I sometimes wonder at the reason for things. It could be anything, whatever catches my mind for a while and allows me to submerge myself in thinking on the subject. My trade as a trucker allows me a great amount of time to do just this, and I've indulged myself shamelessly.
I've reflected on the condition of physicality. We are all physical beings, that goes without saying, but why. That basic question has been the bane of my existence, keeping me in a perpetual state of the child asking why. I cannot do higher math, and I don't think it's because I'm incapable. It seems to me that at some point one must accept certain postulates in order to progress to higher levels. Instead of accepting these postulates, I get stuck on the why and finally chuck the whole proposition.
I'm fascinated by physicality. We are composed of elements, compounds, and various other more exotic combinations of physical materials. How is it we experience and perceive so many things? Feelings, thoughts, sensations cascade through our minds and bodies. When we lie in the sunlight we experience the warmth as a pleasurable sensation. Does a rock also experience the same pleasure?

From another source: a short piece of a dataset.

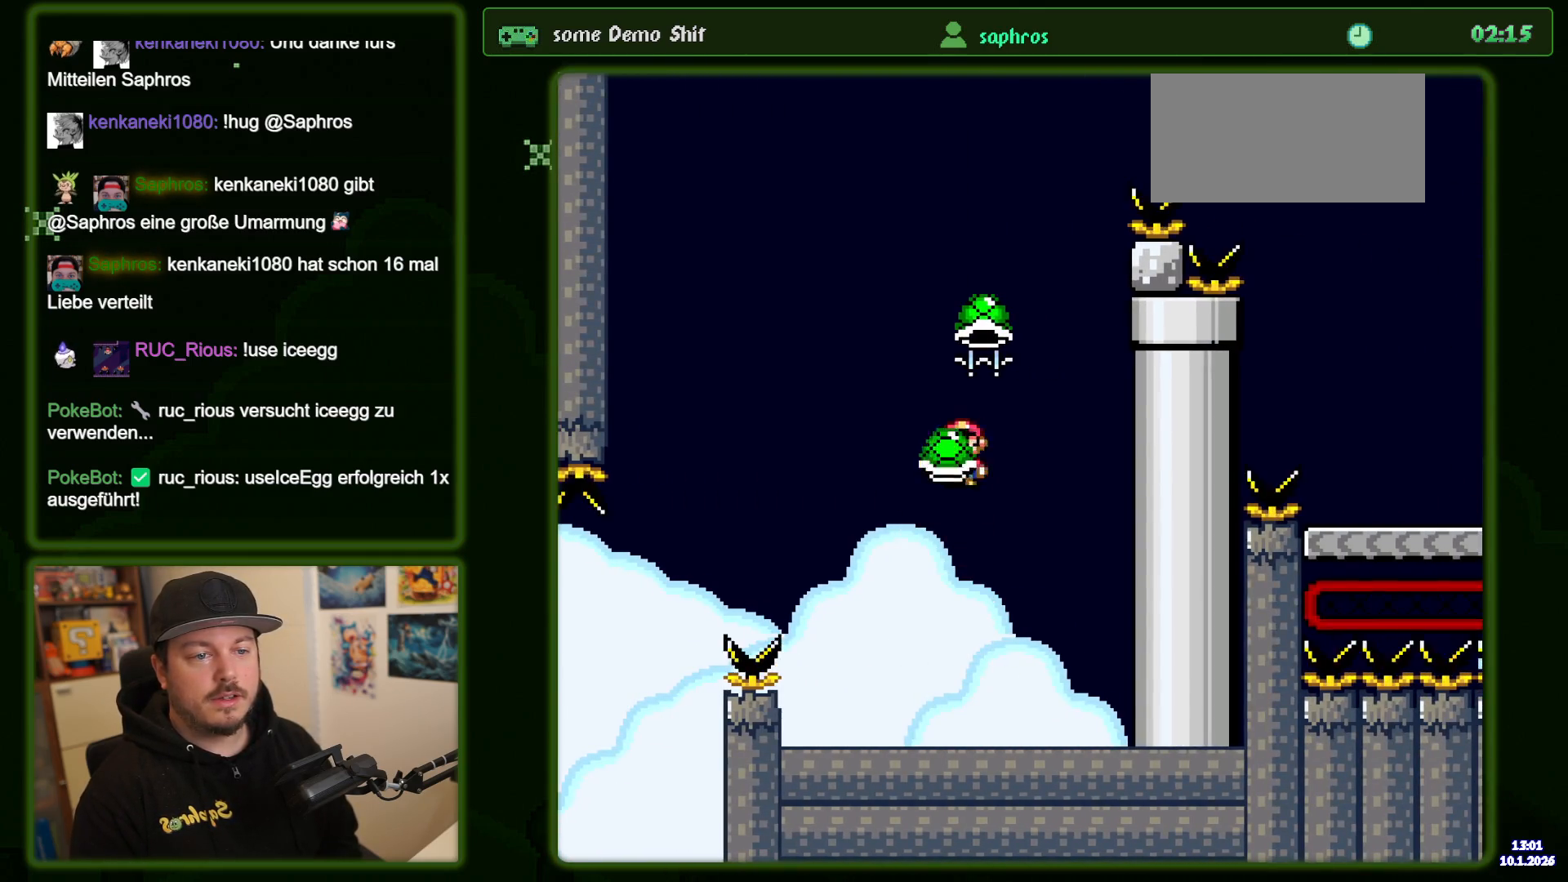
{"buttons": ["B", "Y", "DPAD_LEFT"], "events": [[100, "DPAD_RIGHT", "up"], [117, "Y", "up"], [200, "Y", "down"], [334, "DPAD_LEFT", "down"]]}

How does the sea experience the sensation of being converted into vapor and rising to become a cloud?
Our bodies are a marvel of complexity. Each of us is a self contained chemical factory, manufacturing necessary compounds from raw materials we take in. We experience pleasure in that acquisition, the joy of eating. To duplicate the ability of our body's ability to create amazingly complex substances would bankrupt many small nations. We possess this complexity and it cost to us was nothing, other than the twinkle in our parents' eye.
Our bodies are also electrical generators, creating current which transmits signals to our muscles and nerves. Without this current we would be incapable of movement, speech, sight, any of our functions.
We are composed of more than flesh. There is a mental component, and a spiritual one as well. Our physical selves are acted upon by various forces and energies, allowing the essential being we each are to experience different sensations.
We tend to view things in terms of superlatives. Our first flight, our first kiss, our first broken bone, all stand out in our experience like stones standing stationary within the flow of a stream. Instead of marking these major events, perhaps our goal should be to savor every occurrence. We are surrounded, indeed immersed, in an ocean of experience. It is up to us to draw the most from each one.
I think I'm advocating a style of wallowing in physicality without surrendering totally to its seduction. To surrender would be the definition of hedonism, pursuing pleasure for the sake of itself. Instead I prefer to take each thing as it comes, savoring it as much as possible, then releasing it.
While we each usually avoid experiences which are painful, we can acknowledge that even the painful things in our lives bring an intensity, a focus usually missing from our everyday existence. In that light, pain is not an absolute negative but rather a mixed blessing. We can be grateful for having had the experience and for having survived it.
I imagine I'm much like everyone else in our society. I'm driven to complete a series of supposedly important tasks each day, sometimes to the point I'm oblivious to my surroundings. I forget to savor my coffee, smell the scent of the flowers, reflect on the blueness of the sky in the day, or its darkness at night. In order to complete my tasks, I wall myself away from experiencing so many things in this amazing smorgasbord we live in every day.
Our senses may be a gift to us, one which allows us to interface and interact with the physical world. Imagine the process by which certain molecules when drawn into our noses excites either pleasure or displeasure. Then imagine these molecules whisking us away into the land of memory, almost reliving certain events long past. The scent of baby powder taking an old woman instantly back to holding her newborn child.
Each sense we have can do the same thing. A taste of something which transports us back to our Mom's kitchen. Hearing a song from the long ago that instantly recalls a mood, capturing us within the ghost it invokes.
It is hard to quantify our experiences in comparison to other living creatures. Do other animals experience the same depth of sensation as we? We know that some animals exhibit emotion at certain events. Our inability to communicate draws a veil over knowing how much we share with them in the depth of our experiences.
A step farther removed is the experience of inanimate objects, such as the rock mentioned earlier. It is heated, cooled, and washed by the elements much the same as we ourselves are. Does it experience pleasure at the warm sun, pain at the freezing cold of winter, tiredness at the constant erosion it undergoes?
We are locked into these physical bodies, captured in the stream of time, committed to the journey all the way to the end. Some postulate that they have had out of body experiences (OBE), free from their physical selves for a time. I cannot either accept or deny that possibility. Quantum theory to me is condensed into the idea in a universe where anything is possible, anything is possible.
What I do know is this: we are all on a journey from we know not where to an uncertain destination. This of course begs for the entrance of the subject of faith. The religions of the world endeavor to explain the origin and the destination of our journey. I happen to subscribe to one particular branch of belief, but the fact remains I don't and can't know until I pass through the veil. I know what I believe and I know why I believe, and that's sufficient to empower me to continue.
I think my job at this point is simply to enjoy the trip, to marvel at the magnificence of this gift of physicality.